All of the entries must be reproduced exactly, with no images carried over.

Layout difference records
=== Section Start ===

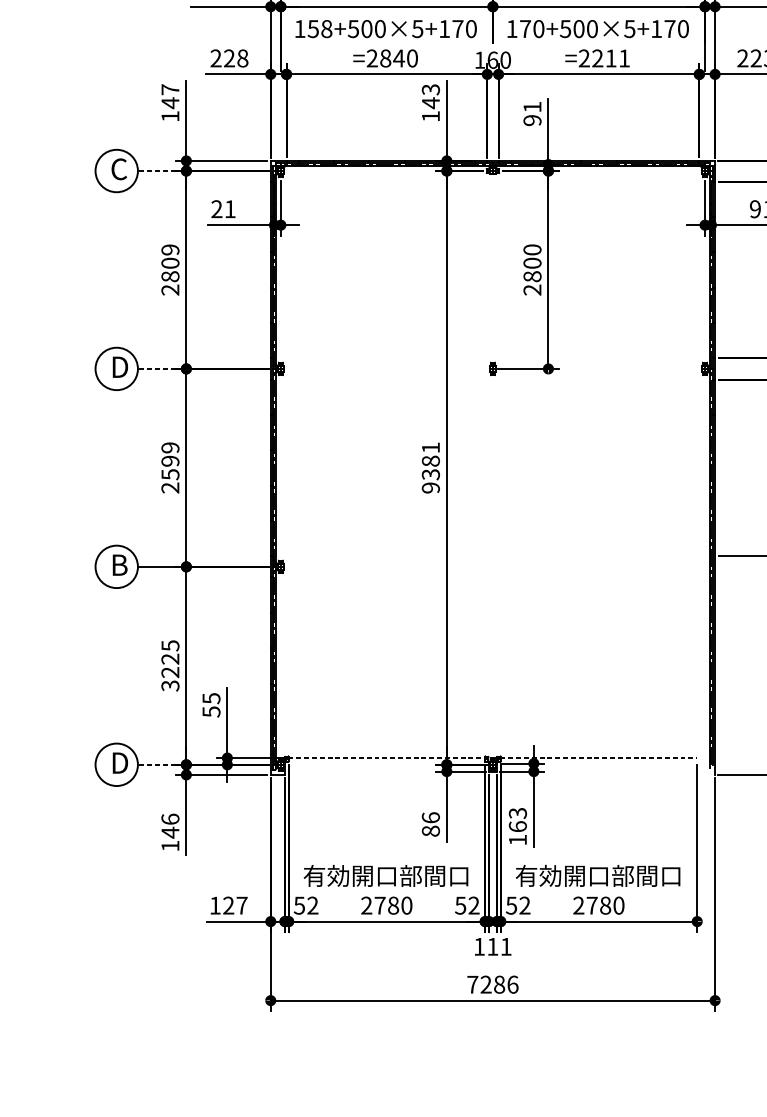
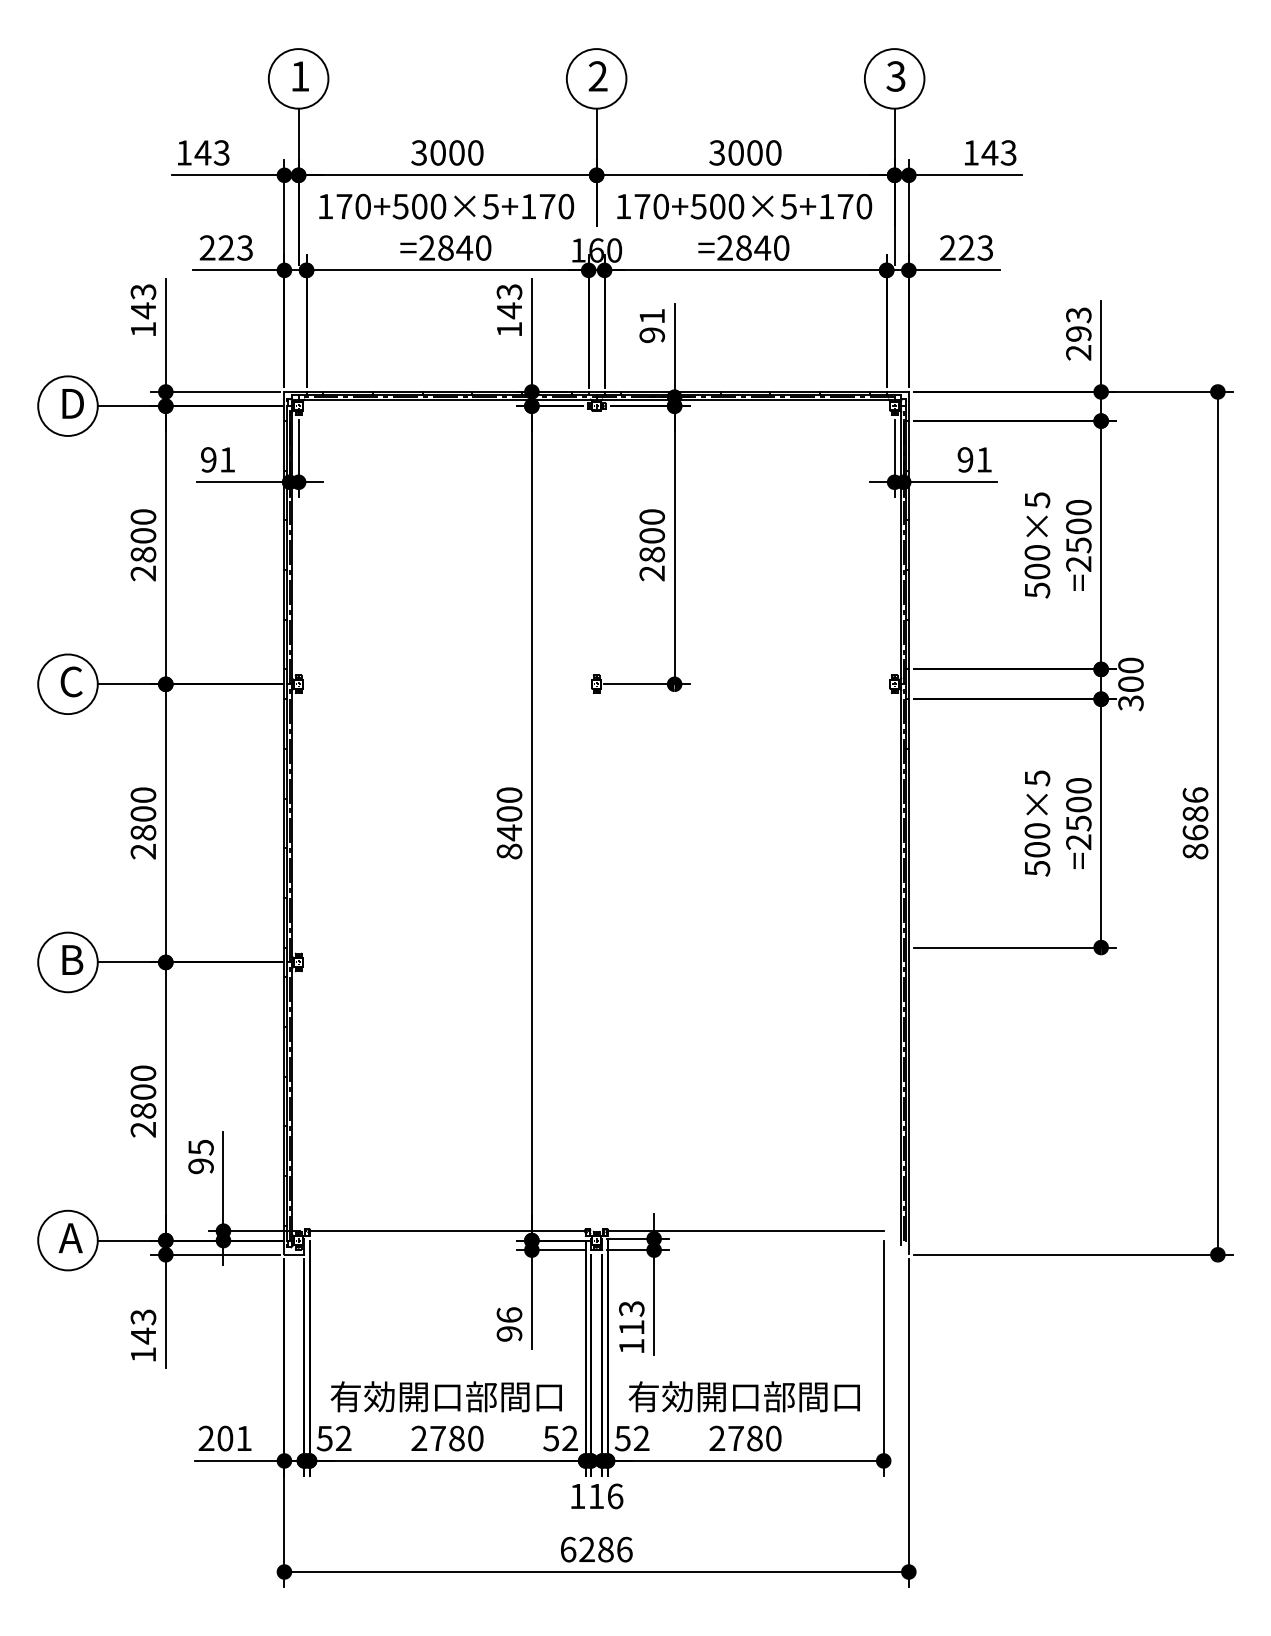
text: (319, 28) -> (353, 206), 158+500×5+170 -> 170+500×5+170
text: (243, 58) -> (245, 247), 228 -> 223
text: (610, 58) -> (762, 247), =2211 -> =2840
text: (170, 89) -> (143, 291), 147 -> 143
text: (119, 169) -> (71, 403), C -> D
line: (156, 171) -> (124, 406), dashed -> solid
text: (216, 208) -> (208, 459), 21 -> 91
text: (170, 249) -> (143, 516), 2809 -> 2800
text: (119, 366) -> (71, 681), D -> C
line: (156, 369) -> (124, 684), dashed -> solid
text: (170, 460) -> (143, 813), 2599 -> 2800
text: (430, 467) -> (509, 823), 9381 -> 8400
text: (170, 665) -> (143, 1101), 3225 -> 2800
text: (211, 712) -> (200, 1166), 55 -> 95
line: (387, 758) -> (448, 1231), dashed -> solid
line: (599, 758) -> (746, 1231), dashed -> solid
text: (118, 763) -> (70, 1238), D -> A
line: (156, 764) -> (124, 1240), dashed -> solid
text: (170, 819) -> (143, 1317), 146 -> 143
text: (517, 826) -> (631, 1327), 163 -> 113
text: (430, 830) -> (509, 1333), 86 -> 96
text: (228, 905) -> (224, 1438), 127 -> 201
text: (506, 946) -> (615, 1496), 111 -> 116
text: (472, 984) -> (568, 1549), 7286 -> 6286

=== Section End ===

_THE COMPLETED TASK_.
text: (319, 28) -> (353, 206), 158+500×5+170 -> 170+500×5+170
text: (243, 58) -> (245, 247), 228 -> 223
text: (610, 58) -> (762, 247), =2211 -> =2840
text: (170, 89) -> (143, 291), 147 -> 143
text: (119, 169) -> (71, 403), C -> D
line: (156, 171) -> (124, 406), dashed -> solid
text: (216, 208) -> (208, 459), 21 -> 91
text: (170, 249) -> (143, 516), 2809 -> 2800
text: (119, 366) -> (71, 681), D -> C
line: (156, 369) -> (124, 684), dashed -> solid
text: (170, 460) -> (143, 813), 2599 -> 2800
text: (430, 467) -> (509, 823), 9381 -> 8400
text: (170, 665) -> (143, 1101), 3225 -> 2800
text: (211, 712) -> (200, 1166), 55 -> 95
line: (387, 758) -> (448, 1231), dashed -> solid
line: (599, 758) -> (746, 1231), dashed -> solid
text: (118, 763) -> (70, 1238), D -> A
line: (156, 764) -> (124, 1240), dashed -> solid
text: (170, 819) -> (143, 1317), 146 -> 143
text: (517, 826) -> (631, 1327), 163 -> 113
text: (430, 830) -> (509, 1333), 86 -> 96
text: (228, 905) -> (224, 1438), 127 -> 201
text: (506, 946) -> (615, 1496), 111 -> 116
text: (472, 984) -> (568, 1549), 7286 -> 6286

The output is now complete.